From the beginning of this research, we focused on using a “continuous flow separation” method for fractionating DNA. However, getting to the final concept was a process of trial and error. First, we tried to separate a DNA ladder in a polydimethylsiloxane (PDMS) device with T-shaped separation channels, by applying increasing electrical field in one direction. The device was filled with different agarose gel concentrations to achieve a direction-dependent velocity; however, we could only achieve baseline separation for two different fragment sizes, so it was back to the drawing board. Next, we tried to apply an electric field continuously in an agarose gel-filled 2D separation device in two directions without changing the field strength. Lower electric field strengths did not give successful separation owing to diffusion and frontal separation effects. Neither did applying higher electric fields, due to the similar mobilities of small and large DNA fragments. But by combining the two, we could separate DNA without band broadening problems at low electric field strengths, and simultaneously drive the DNA fragments towards the outlet by applying higher electric field strengths, resulting in a method that unites speed and good resolution. The potential was obvious.
However, before realizing our idea we had to address a few challenges – including designing a 2D separation matrix that could enable the generation of parallel electric field lines during the separation. In separation matrices with uneven electric field distribution, the separation cannot be performed because DNA fragments will always follow the field lines. This was solved by the addition of the side microchannels. Another great challenge was to produce a single device to cover the separation of a wide range of base pair sizes. In our device, pore size of the gel determines the base pair range in which good separation resolution is achieved, unlike previous DNA separation platforms where isotropic arrays were created using micron-size post arrays (for very long DNA separation), or colloidal crystals (for shorter DNA separation).

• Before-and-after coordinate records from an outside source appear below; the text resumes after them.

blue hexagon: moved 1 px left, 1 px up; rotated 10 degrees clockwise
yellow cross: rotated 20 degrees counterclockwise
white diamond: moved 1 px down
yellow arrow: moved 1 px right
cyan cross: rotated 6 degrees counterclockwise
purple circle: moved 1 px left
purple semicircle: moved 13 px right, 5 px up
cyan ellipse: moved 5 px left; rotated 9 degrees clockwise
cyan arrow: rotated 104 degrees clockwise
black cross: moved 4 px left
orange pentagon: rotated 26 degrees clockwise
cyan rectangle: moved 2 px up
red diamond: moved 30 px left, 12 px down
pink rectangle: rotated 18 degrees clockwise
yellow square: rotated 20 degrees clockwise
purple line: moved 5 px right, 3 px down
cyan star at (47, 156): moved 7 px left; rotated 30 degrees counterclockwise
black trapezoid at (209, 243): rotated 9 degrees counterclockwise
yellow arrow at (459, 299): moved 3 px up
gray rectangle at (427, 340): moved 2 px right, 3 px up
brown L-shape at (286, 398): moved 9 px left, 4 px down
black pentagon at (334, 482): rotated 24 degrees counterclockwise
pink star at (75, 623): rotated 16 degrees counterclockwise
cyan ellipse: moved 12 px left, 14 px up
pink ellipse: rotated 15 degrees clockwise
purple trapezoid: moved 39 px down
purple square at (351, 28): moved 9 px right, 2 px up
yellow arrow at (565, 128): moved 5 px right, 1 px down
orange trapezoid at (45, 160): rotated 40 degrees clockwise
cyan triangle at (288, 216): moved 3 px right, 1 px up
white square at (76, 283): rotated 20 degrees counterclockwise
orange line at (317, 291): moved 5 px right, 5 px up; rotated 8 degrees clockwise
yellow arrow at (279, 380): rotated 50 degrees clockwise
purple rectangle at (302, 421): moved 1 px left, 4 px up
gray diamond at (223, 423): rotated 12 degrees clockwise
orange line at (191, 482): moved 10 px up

However, redesigning the post arrays to the base pair range of interest is both laborious and expensive. We solved this problem by basing our designs on the use of inexpensive hydrogels, the pore size of which can be easily adjusted by changing the concentration.
Beyond the solution
The idea of introducing a new separation mechanism to the mature field of gel electrophoresis is exciting. I believe the technology has great potential to be commercialized; for example, it could help diagnose genetic disorders using a much smaller sample volume compared to conventional devices. We believe the microchip will be of broad interest for next-generation sequencing and clinical diagnosis applications, as it can achieve similar separation resolution in much shorter separation times compared to currently available devices. In particular, detection of pathogenic diseases by sorting pathogenic nucleic acids would open new avenues for the market. The device is designed to serve for sample preparation, which is crucial to eliminate false positive/negative results. Importantly, applications of the microchip can further be extended to protein gel electrophoresis by replacing the agarose gel with polyacrylamide gel.
- B Gumuscu et al., “Exploiting biased reptation for continuous flow preparative DNA fractionation in a versatile microfluidic platform”, Microsystems & Nanoengineering, 3, 17001 (2017).
Burcu Gumuscu is based BIOS Lab-on-a-Chip Group, MESA+ Institute for Nanotechnology, MIRA Institute for Biomedical Technology and Technical Medicine, University of Twente, the Netherlands.